The project consists of a net of open structures that eventually connect with higher levels of incomplete buildings. The creation of public platforms that adapt to the needs and functions around them, interwines with the intermediate (previously abandonded) floors, which give a new layer of exchange and city movements.
This eventually creates the Intergenerational Health Centre, a disperse block of open and active uses to allow the use of what previously was the overshadowed constructed zone of the town.
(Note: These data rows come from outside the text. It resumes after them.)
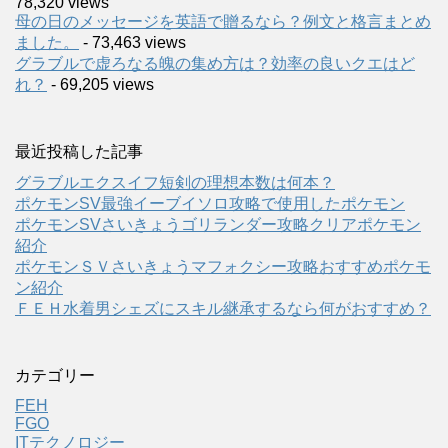
78,320 views
母の日のメッセージを英語で贈るなら？例文と格言まとめ
ました。
- 73,463 views
グラブルで虚ろなる魄の集め方は？効率の良いクエはど
れ？
- 69,205 views
最近投稿した記事
グラブルエクスイフ短剣の理想本数は何本？
ポケモンSV最強イーブイソロ攻略で使用したポケモン
ポケモンSVさいきょうゴリランダー攻略クリアポケモン
紹介
ポケモンＳＶさいきょうマフォクシー攻略おすすめポケモ
ン紹介
ＦＥＨ水着男シェズにスキル継承するなら何がおすすめ？
カテゴリー
FEH
FGO
ITテクノロジー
The repurposing strategie with new light structures allows the development of the modern side of the town with a low-impact methodology and an accessible platform.
a open eating tables platform (connection 1-2)
b couples mental games platform
c individual resting platform
d picnic platform
e open elastic gym platform
f cultivating exchange platform (connection 4)
g landmark / meditation platform
h open workshops platform (connection 6)
i entrance piazza
j lookout piazza
1 entrance + treatment hall
2 nutrition hall
3 community events hall
4 vertical passive facade
5 vertical active facade
6 interchange workshops
7 sports hall
Repurposing typologies





Detailed section Healing centre

The technology behind this project consists of passive strategies that look to guarantee a low-emission energy building complex with an additional low impact on the current natural system. The main techniques used are the use of local high thermal mass materials (terracotta), discontinuous and oriented shading systems, recycling and repurposing existing constructions, creating additional stratigraphy of external walls for new insulation.

Additionally, new technologies were introduced to help the adaptation for the new active uses, such as flexible walls and curtains for multifunctionally, collective and vertical garden systems for easy care, breathable fabric for protection and creation of more intimate spaces.